Precision and Recall#

  • Precision: accuracy of the positive predictions (a.k.a. pisitive predicted values)

    \[\text{Precision} = \frac{\text{TP}}{\text{TP + FP}}\]
  • Recall: sensitivity or true positive rate (TPR)

    \[\text{Recall} = \frac{\text{TP}}{\text{TP + FN}}\]
    from sklearn.metrics import precision_score, recall_score
    precision_score(y_train, y_pred)
    recall_score(y_train, y_pred)
    
  • It is often convenient to combine precision and recall into a single metric called the F1 score

    \[F_1 = \frac{1}{\frac{1}{\text{precision}} + \frac{1}{\text{recall}}} = \frac{\text{TP}}{\text{TP} + \frac{\text{FN + FP}}{2}}\]
    • It is the harmonic mean gives much more weight to low values. As a result, the classifier will only get a high F1 score if both recall and precision are high.

    • Can be used to compare two classifiers

    • The F1 score favors classifiers that have similar precision and recall.

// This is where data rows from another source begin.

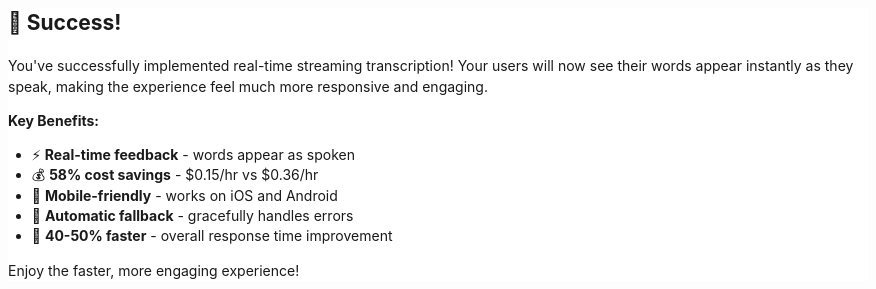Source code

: 
## 🎉 Success!

You've successfully implemented real-time streaming transcription! Your users will now see their words appear instantly as they speak, making the experience feel much more responsive and engaging.

**Key Benefits:**
- ⚡ **Real-time feedback** - words appear as spoken
- 💰 **58% cost savings** - $0.15/hr vs $0.36/hr
- 📱 **Mobile-friendly** - works on iOS and Android
- 🔄 **Automatic fallback** - gracefully handles errors
- 🚀 **40-50% faster** - overall response time improvement

Enjoy the faster, more engaging experience!
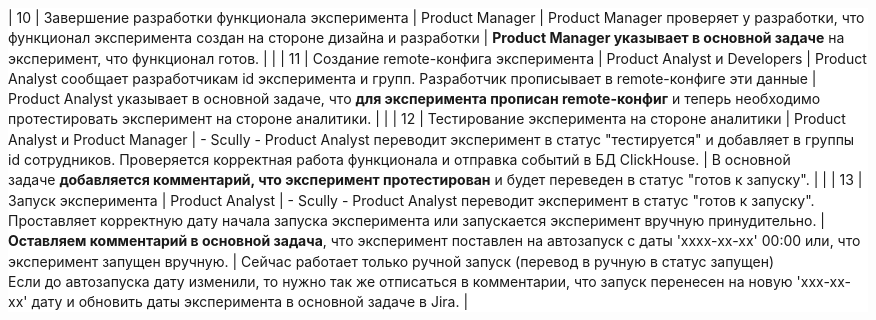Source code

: | 10  | Завершение разработки функционала эксперимента                                              | Product Manager                                                  | Product Manager проверяет у разработки, что функционал эксперимента создан на стороне дизайна и разработки                                                                                                                                                                                                                   | **Product Manager указывает в основной задаче** на эксперимент, что функционал готов.                                                                                                                                                                                                                                                                                                                                                                                                                                                                                                                                                                                                                                     |                                                                                                                                                                                                                                                                                                                       |
| 11  | Создание remote-конфига эксперимента                                                        | Product Analyst и Developers                                     | Product Analyst сообщает разработчикам id эксперимента и групп. Разработчик прописывает в remote-конфиге эти данные                                                                                                                                                                                                          | Product Analyst указывает в основной задаче, что **для эксперимента прописан remote-конфиг** и теперь необходимо протестировать эксперимент на стороне аналитики.                                                                                                                                                                                                                                                                                                                                                                                                                                                                                                                                                         |                                                                                                                                                                                                                                                                                                                       |
| 12  | Тестирование эксперимента на стороне аналитики                                              | Product Analyst и Product Manager                                | - Scully - Product Analyst переводит эксперимент в статус "тестируется" и добавляет в группы id сотрудников. Проверяется корректная работа функционала и отправка событий в БД ClickHouse.                                                                                                                                   | В основной задаче **добавляется комментарий, что эксперимент протестирован** и будет переведен в статус "готов к запуску".                                                                                                                                                                                                                                                                                                                                                                                                                                                                                                                                                                                                |                                                                                                                                                                                                                                                                                                                       |
| 13  | Запуск эксперимента                                                                         | Product Analyst                                                  | - Scully - Product Analyst переводит эксперимент в статус "готов к запуску". Проставляет корректную дату начала запуска эксперимента или запускается эксперимент вручную принудительно.                                                                                                                                      | **Оставляем комментарий в основной задача**, что эксперимент поставлен на автозапуск с даты 'хххx-xx-xx' 00:00 или, что эксперимент запущен вручную.                                                                                                                                                                                                                                                                                                                                                                                                                                                                                                                                                                      | Сейчас работает только ручной запуск (перевод в ручную в статус запущен)  <br>Если до автозапуска дату изменили, то нужно так же отписаться в комментарии, что запуск перенесен на новую 'ххx-xх-хх' дату и обновить даты эксперимента в основной задаче в Jira.                                                      |
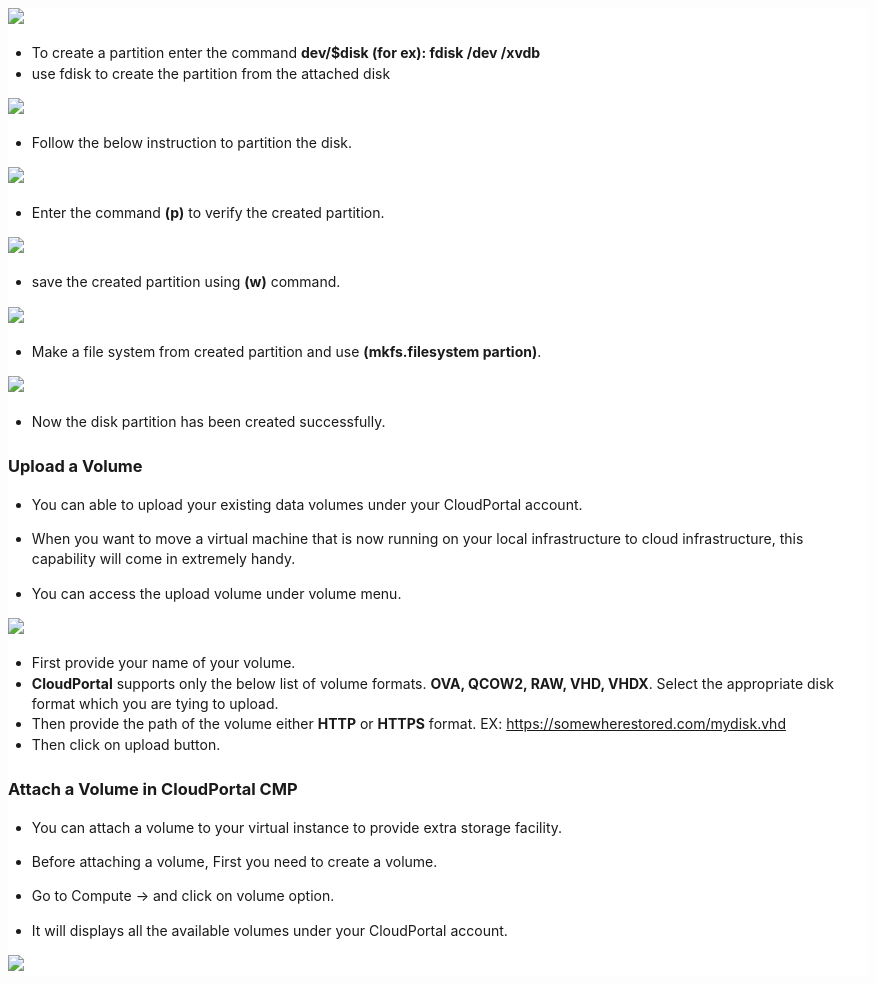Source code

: <img src="/help/img/Volumeinlinuxmachine/2volumeinLinuxMachine-CloudPortalCloudManagementPortal.png" width="90%" />

- To create a partition enter the command **dev/$disk (for ex): fdisk /dev /xvdb**
- use fdisk to create the partition from the attached disk

<img src="/help/img/Volumeinlinuxmachine/3volumeinLinuxMachine-CloudPortalCloudManagementPortal.png" width="90%" />

- Follow the below instruction to partition the disk.

<img src="/help/img/Volumeinlinuxmachine/4volumeinLinuxMachine-CloudPortalCloudManagementPortal.png" width="90%" />

- Enter the command **(p)** to verify the created partition.

<img src="/help/img/Volumeinlinuxmachine/5volumeinLinuxMachine-CloudPortalCloudManagementPortal.png" width="90%" />

- save the created partition using **(w)** command.

<img src="/help/img/Volumeinlinuxmachine/6volumeinLinuxMachine-CloudPortalCloudManagementPortal.png" width="90%" />


- Make a file system from created partition and use **(mkfs.filesystem partion)**.

<img src="/help/img/Volumeinlinuxmachine/7volumeinLinuxMachine-CloudPortalCloudManagementPortal.png" width="90%" />

- Now the disk partition has been created successfully.

### Upload a Volume

- You can able to upload your existing data volumes under your CloudPortal account. 

- When you want to move a virtual machine that is now running on your local infrastructure to cloud infrastructure, this capability will come in extremely handy.

- You can access the upload volume under volume menu.

<img src="/help/img/volume/11Volume-CloudPortalCloudManagementPortal.png" width="90%" />

- First provide your name of your volume.
- **CloudPortal** supports only the below list of volume formats.
  **OVA, QCOW2, RAW, VHD, VHDX**. Select the appropriate disk format which you are tying to upload.
 - Then provide the path of the volume either **HTTP** or **HTTPS** format. 
 EX: https://somewherestored.com/mydisk.vhd
 - Then click on upload button.


### Attach a Volume in CloudPortal CMP

- You can attach a volume to your virtual instance to provide extra storage facility. 

- Before attaching a volume, First you need to create a volume.

- Go to Compute -> and click on volume option.

- It will displays all the available volumes under your CloudPortal account.

<img src="/help/img/volume/12Volume-CloudPortalCloudManagementPortal.png" width="90%" />
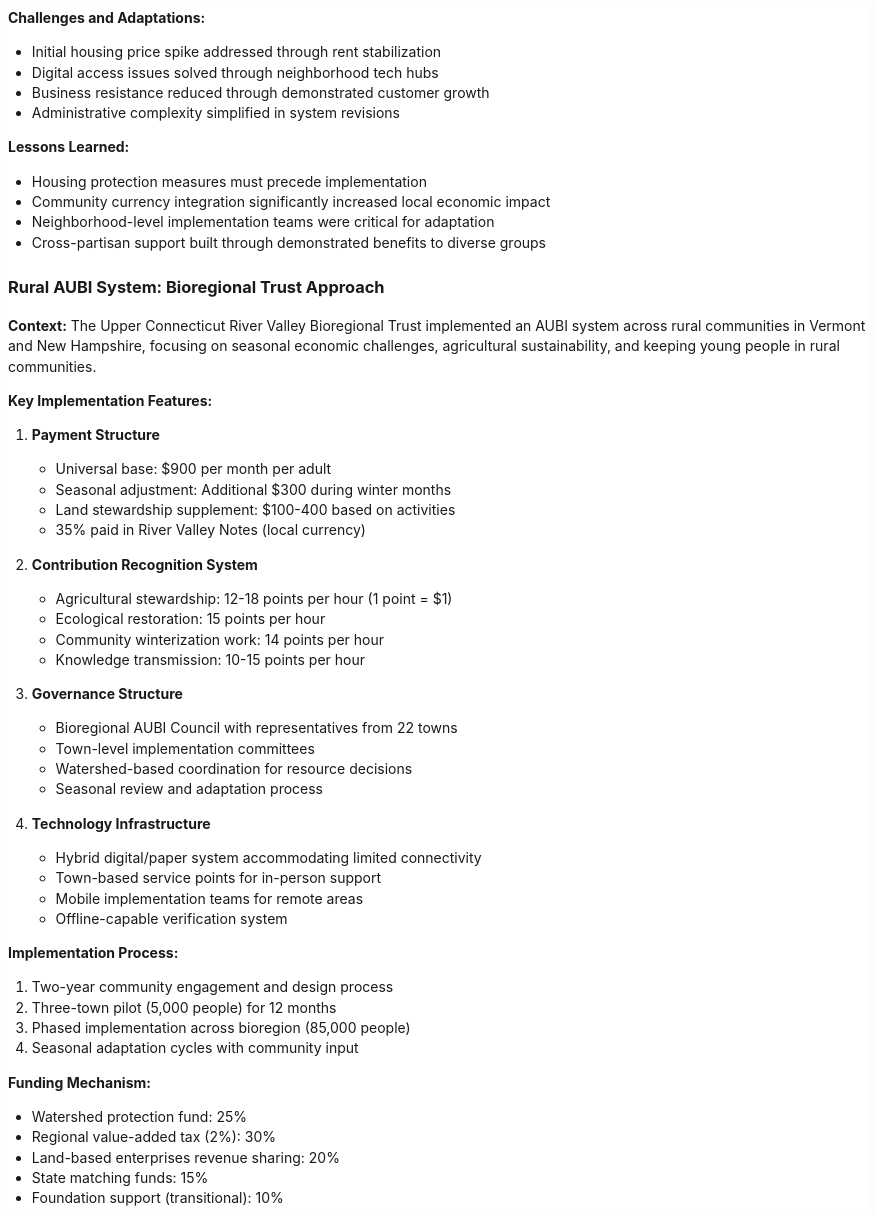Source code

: **Challenges and Adaptations:**
- Initial housing price spike addressed through rent stabilization
- Digital access issues solved through neighborhood tech hubs
- Business resistance reduced through demonstrated customer growth
- Administrative complexity simplified in system revisions

**Lessons Learned:**
- Housing protection measures must precede implementation
- Community currency integration significantly increased local economic impact
- Neighborhood-level implementation teams were critical for adaptation
- Cross-partisan support built through demonstrated benefits to diverse groups

### Rural AUBI System: Bioregional Trust Approach

**Context:**
The Upper Connecticut River Valley Bioregional Trust implemented an AUBI system across rural communities in Vermont and New Hampshire, focusing on seasonal economic challenges, agricultural sustainability, and keeping young people in rural communities.

**Key Implementation Features:**

1. **Payment Structure**
   - Universal base: $900 per month per adult
   - Seasonal adjustment: Additional $300 during winter months
   - Land stewardship supplement: $100-400 based on activities
   - 35% paid in River Valley Notes (local currency)

2. **Contribution Recognition System**
   - Agricultural stewardship: 12-18 points per hour (1 point = $1)
   - Ecological restoration: 15 points per hour
   - Community winterization work: 14 points per hour
   - Knowledge transmission: 10-15 points per hour

3. **Governance Structure**
   - Bioregional AUBI Council with representatives from 22 towns
   - Town-level implementation committees
   - Watershed-based coordination for resource decisions
   - Seasonal review and adaptation process

4. **Technology Infrastructure**
   - Hybrid digital/paper system accommodating limited connectivity
   - Town-based service points for in-person support
   - Mobile implementation teams for remote areas
   - Offline-capable verification system

**Implementation Process:**
1. Two-year community engagement and design process
2. Three-town pilot (5,000 people) for 12 months
3. Phased implementation across bioregion (85,000 people)
4. Seasonal adaptation cycles with community input

**Funding Mechanism:**
- Watershed protection fund: 25%
- Regional value-added tax (2%): 30%
- Land-based enterprises revenue sharing: 20%
- State matching funds: 15%
- Foundation support (transitional): 10%
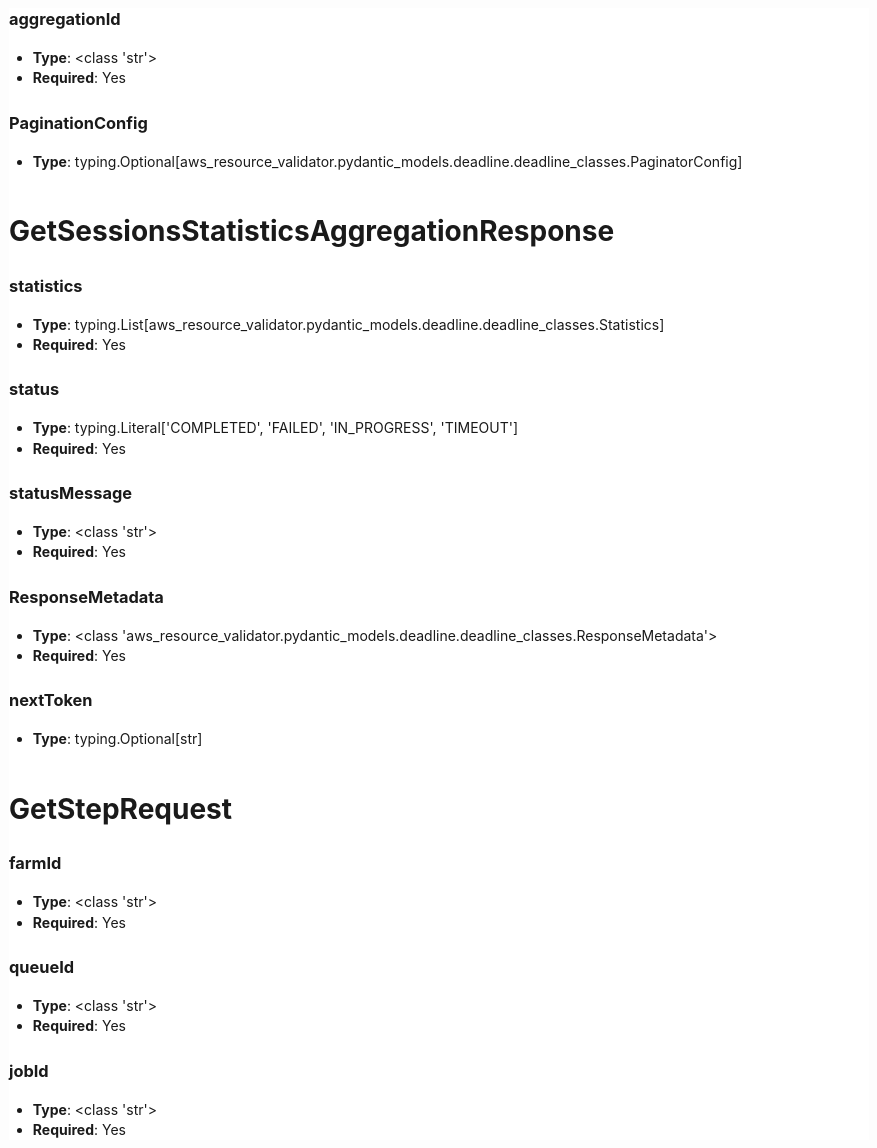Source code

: ### aggregationId
- **Type**: <class 'str'>
- **Required**: Yes

### PaginationConfig
- **Type**: typing.Optional[aws_resource_validator.pydantic_models.deadline.deadline_classes.PaginatorConfig]


# GetSessionsStatisticsAggregationResponse

### statistics
- **Type**: typing.List[aws_resource_validator.pydantic_models.deadline.deadline_classes.Statistics]
- **Required**: Yes

### status
- **Type**: typing.Literal['COMPLETED', 'FAILED', 'IN_PROGRESS', 'TIMEOUT']
- **Required**: Yes

### statusMessage
- **Type**: <class 'str'>
- **Required**: Yes

### ResponseMetadata
- **Type**: <class 'aws_resource_validator.pydantic_models.deadline.deadline_classes.ResponseMetadata'>
- **Required**: Yes

### nextToken
- **Type**: typing.Optional[str]


# GetStepRequest

### farmId
- **Type**: <class 'str'>
- **Required**: Yes

### queueId
- **Type**: <class 'str'>
- **Required**: Yes

### jobId
- **Type**: <class 'str'>
- **Required**: Yes

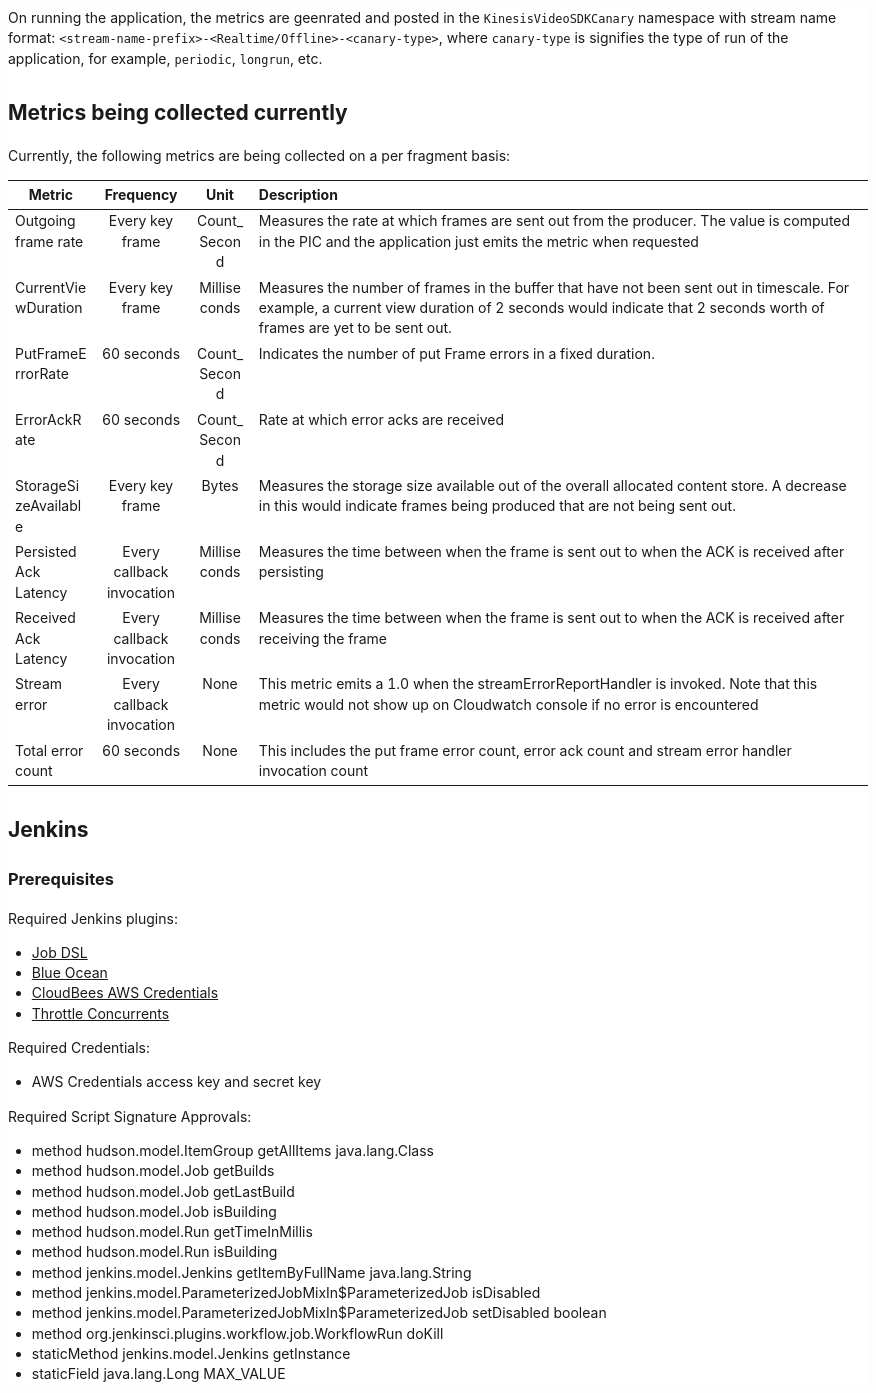 On running the application, the metrics are geenrated and posted in the `KinesisVideoSDKCanary` namespace with stream name format:  `<stream-name-prefix>-<Realtime/Offline>-<canary-type>`, where `canary-type` is signifies the type of run of the application, for example, `periodic`, `longrun`, etc.

## Metrics being collected currently

Currently, the following metrics are being collected on a per fragment basis:

| Metric	                 | Frequency	    | Unit         | Description	           
|--------------------|:-------------:|:-------------:|:-------------|
| Outgoing frame rate  | Every key frame	      | Count_Second | Measures the rate at which frames are sent out from the producer. The value is computed in the PIC and the application just emits the metric when requested	
| CurrentViewDuration  | Every key frame	      | Milliseconds | Measures the number of frames in the buffer that have not been sent out in timescale. For example, a current view duration of 2 seconds would indicate that 2 seconds worth of frames are yet to be sent out.
| PutFrameErrorRate	   | 60 seconds	              | Count_Second | Indicates the number of put Frame errors in a fixed duration.	
| ErrorAckRate		   | 60 seconds	              | Count_Second | Rate at which error acks are received
| StorageSizeAvailable | Every key frame	      | Bytes        | Measures the storage size available out of the overall allocated content store. A decrease in this would indicate frames being produced that are not being sent out.
| Persisted Ack Latency| Every callback invocation| Milliseconds | Measures the time between when the frame is sent out to when the ACK is received after persisting
| Received Ack Latency | Every callback invocation| Milliseconds | Measures the time between when the frame is sent out to when the ACK is received after receiving the frame
| Stream error		   | Every callback invocation| None         | This metric emits a 1.0 when the streamErrorReportHandler is invoked. Note that this metric would not show up on Cloudwatch console if no error is encountered
| Total error count    | 60 seconds               | None         | This includes the put frame error count, error ack count and stream error handler invocation count
 
## Jenkins

### Prerequisites

Required Jenkins plugins:
* [Job DSL](https://plugins.jenkins.io/job-dsl/)
* [Blue Ocean](https://plugins.jenkins.io/blueocean/)
* [CloudBees AWS Credentials](https://plugins.jenkins.io/aws-credentials/)
* [Throttle Concurrents](https://plugins.jenkins.io/throttle-concurrents/)

Required Credentials:
* AWS Credentials access key and secret key

Required Script Signature Approvals:
* method hudson.model.ItemGroup getAllItems java.lang.Class
* method hudson.model.Job getBuilds
* method hudson.model.Job getLastBuild
* method hudson.model.Job isBuilding
* method hudson.model.Run getTimeInMillis
* method hudson.model.Run isBuilding
* method jenkins.model.Jenkins getItemByFullName java.lang.String
* method jenkins.model.ParameterizedJobMixIn$ParameterizedJob isDisabled
* method jenkins.model.ParameterizedJobMixIn$ParameterizedJob setDisabled boolean
* method org.jenkinsci.plugins.workflow.job.WorkflowRun doKill
* staticMethod jenkins.model.Jenkins getInstance
* staticField java.lang.Long MAX_VALUE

    >>> from sklearn.metrics import f1_score
    >>>  f1_score(y_train, y_pred)
    
  • You can’t have it both ways: increasing precision reduces recall, and vice versa. This is called the precision/recall tradeoff. Fig 3-3

    • Scikit-Learn does not let you set the threshold directly, but it does give you access to the decision scores that it uses to make predictions. Instead of calling the classifier’s predict() method, you can call its decision_function() method, which returns a score for each instance, and then make predictions based on those scores using any threshold you want

    • To find the “optimal” threshold, we can calculate the scores for all instances in the training set using cross_val_predict() with specifying method = "decision_function" instead of acutal predictions

      • with these scores, plot the precision_recall_curve() for all possible threshold

        >>> from sklearn.metrics import precision_recall_curve 
        >>> precisions, recalls, thresholds = precision_recall_curve(y_train, y_scores)
        

        Fig 3-4

    • Another way to select a good precision/recall tradeoff is to plot precision directly against recall

    • Precision may sometimes go down when you raise the threshold (although in general it will go up); recall can only go down when the threshold is increased, which explains why its curve looks smooth.

The ROC Curve#

  • It is very similar to the precision/recall curve, but instead of plotting precision versus recall, the ROC curve plots the true positive rate (sensitivity, another name for recall) against the false positive rate (1-specificity).

    • One way to compare classifiers is to measure the area under the curve (AUC).

    >>> from sklearn.metrics import roc_curve 
    >>> fpr, tpr, thresholds = roc_curve(y_train, y_scores)
    
    >>> from sklearn.metrics import roc_auc_score
    >>> roc_auc_score(y_train, y_scores)
    
    • Once again there is a tradeoff: the higher the recall (TPR), the more false positives (FPR) the classifier produces

  • ROC curve vs. precision/recall: As a rule of thumb, you should prefer the PR curve whenever the positive class is rare or when you care more about the false (predicted) positives than the false negatives, and the ROC curve otherwise.

[Geron19]

Aurélien Géron. Hands-on machine learning with Scikit-Learn, Keras, and TensorFlow: Concepts, tools, and techniques to build intelligent systems. O'Reilly Media, 2019.